The academic groundwork for this approach was well-articulated in papers like the ReAct paper by Yao et al., which showed how models could synergize reasoning and acting. In production today, this is implemented via tools like OpenAI's documentation on function calling. The pattern is simple: the LLM's only job is to analyze the user's text and choose the right tool from a predefined list. Its output isn't SQL, but a structured call like { "function": "getTopProducts", "parameters": { "region": "NE" } }. That JSON then triggers a hardened, tested function in your backend which executes the efficient, safe SQL your team wrote and maintains. You get a fluid interface with a rock-solid, deterministic core.

When the LLM Is the Right Retrieval Engine

Of course, there are times when using an LLM as the core retrieval engine is the correct choice. The key difference is the nature of the underlying data. If you're working with unstructured data—like summarizing themes from thousands of customer support emails or finding relevant clauses in legal documents—an LLM is the only tool for the job. You can't run SQL against a pile of prose.

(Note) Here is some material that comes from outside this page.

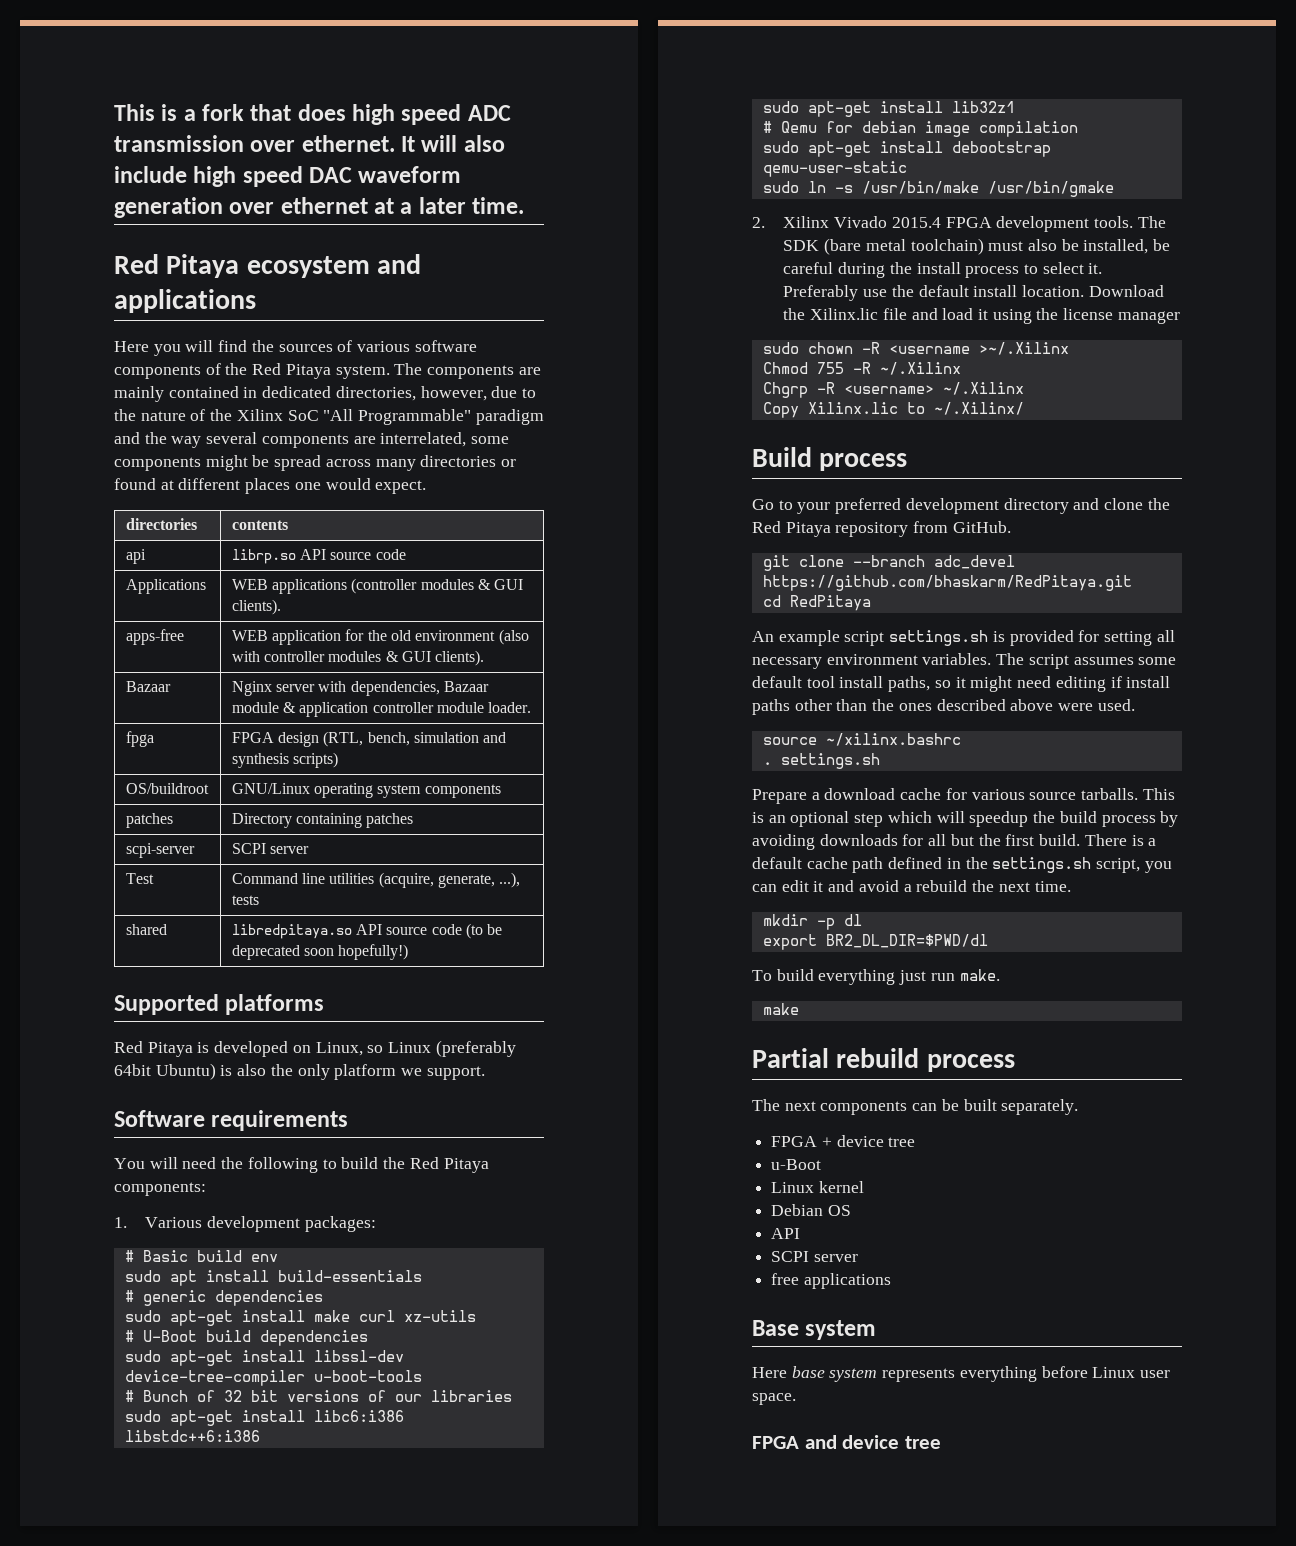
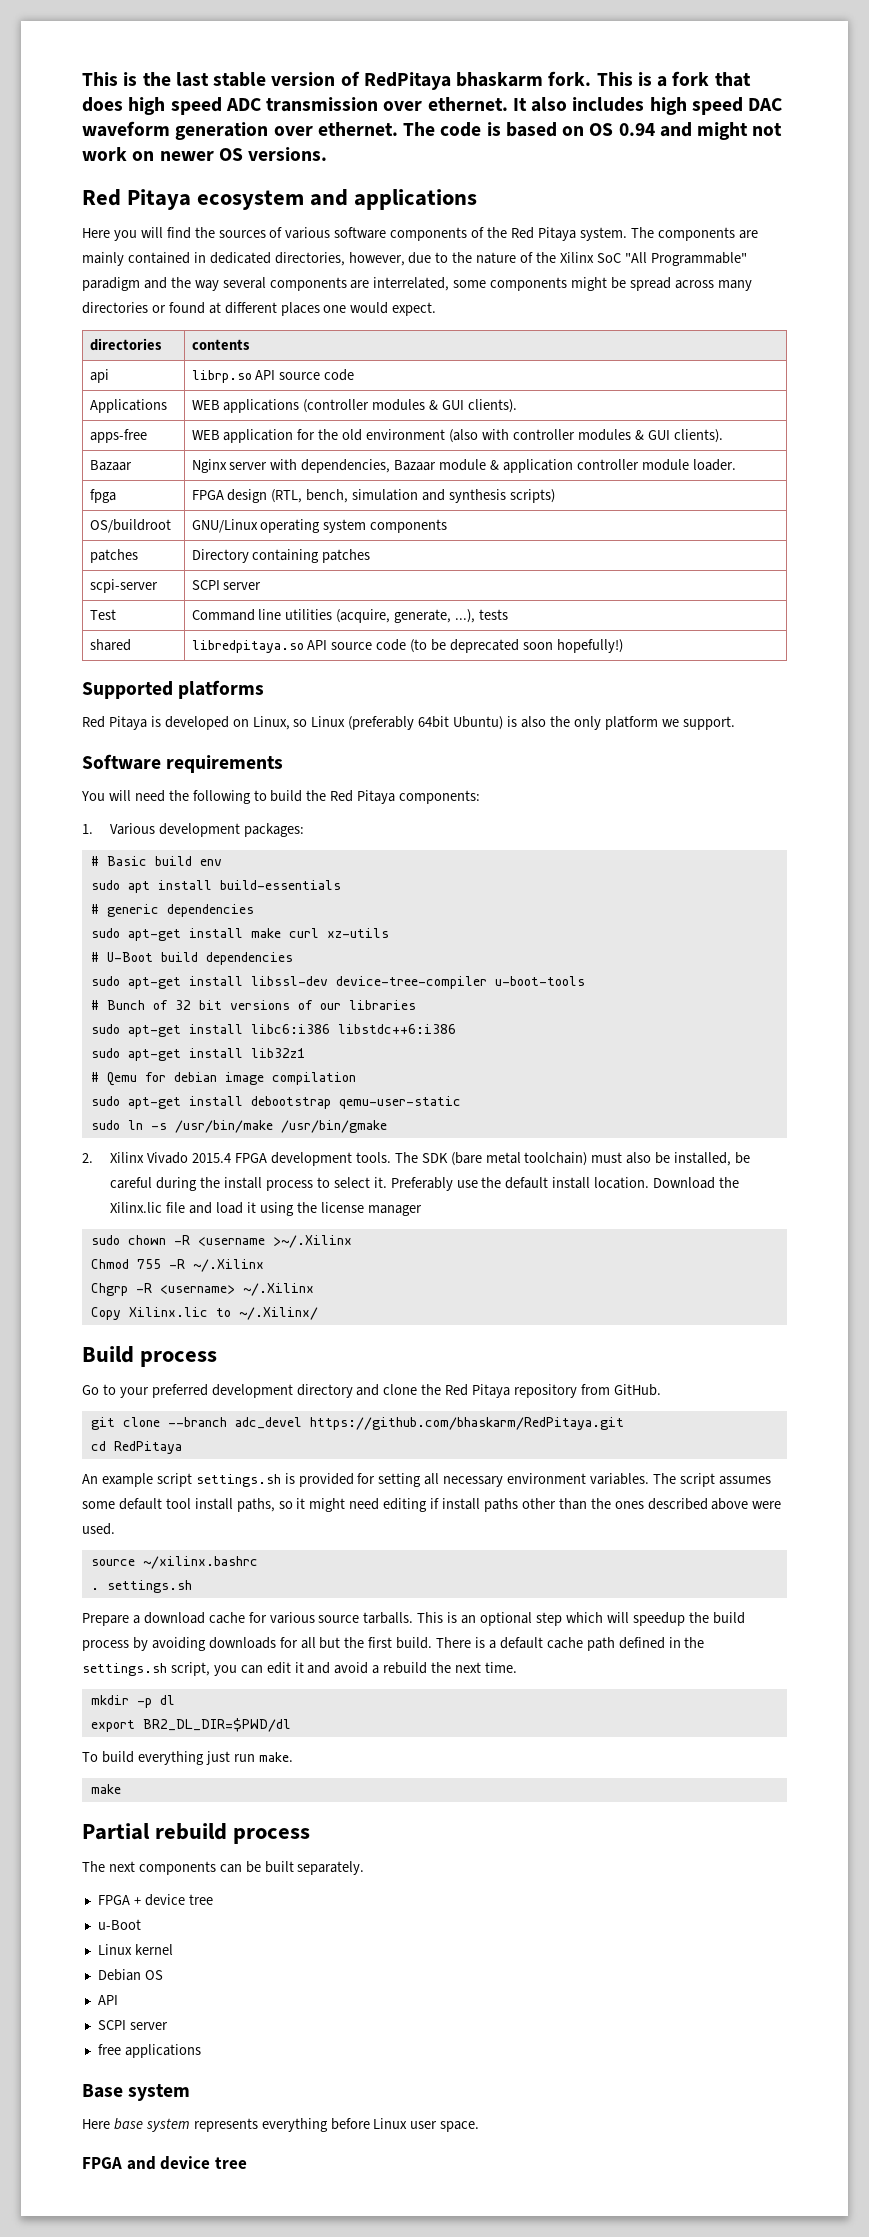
[114,104,178,121] This is -> [82,71,652,90] This is the last stable version of RedPitaya bhaskarm fork. This is
[421,135,505,152] [114,166,187,183] will also include -> [531,97,645,112] also includes
[280,197,525,214] ethernet at a later time. -> [317,122,783,140] [82,147,328,161] ethernet. The code is based on OS 0.94 and might not work on newer OS versions.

Another valid use is for low-stakes, internal exploratory tools for data scientists, where occasional non-determinism can spark new avenues of investigation. And finally, LLMs are fantastic for post-processing. After your deterministic query fetches the data, you can pass the structured results to an LLM to generate a human-readable summary. It isn't doing the math; it's telling the story of the math your reliable query provided.

The Composed Architecture in Practice

The goal is a system that composes these different tools, respecting the grain of each one. The LLM handles the fuzzy, linguistic front-end, while deterministic code and databases handle the precise, logical back-end. This separation of concerns creates a system that is both intelligent and reliable.

Hybrid AI and Data Architecture

The Takeaway: Respect the Tool's Grain

Every technology has a grain—a natural way it works best. Forcing an LLM to act like a relational database is working against its grain, creating systems that are brittle, expensive, and opaque. The durable architecture respects these boundaries. Use LLMs for what they are uniquely good at: understanding the ambiguity of human language. Use databases and deterministic code for what they are good at: providing precise, reliable, and auditable facts. The real craft of modern architecture is not about replacing the old with the new, but about composing them intelligently so each can do its best work.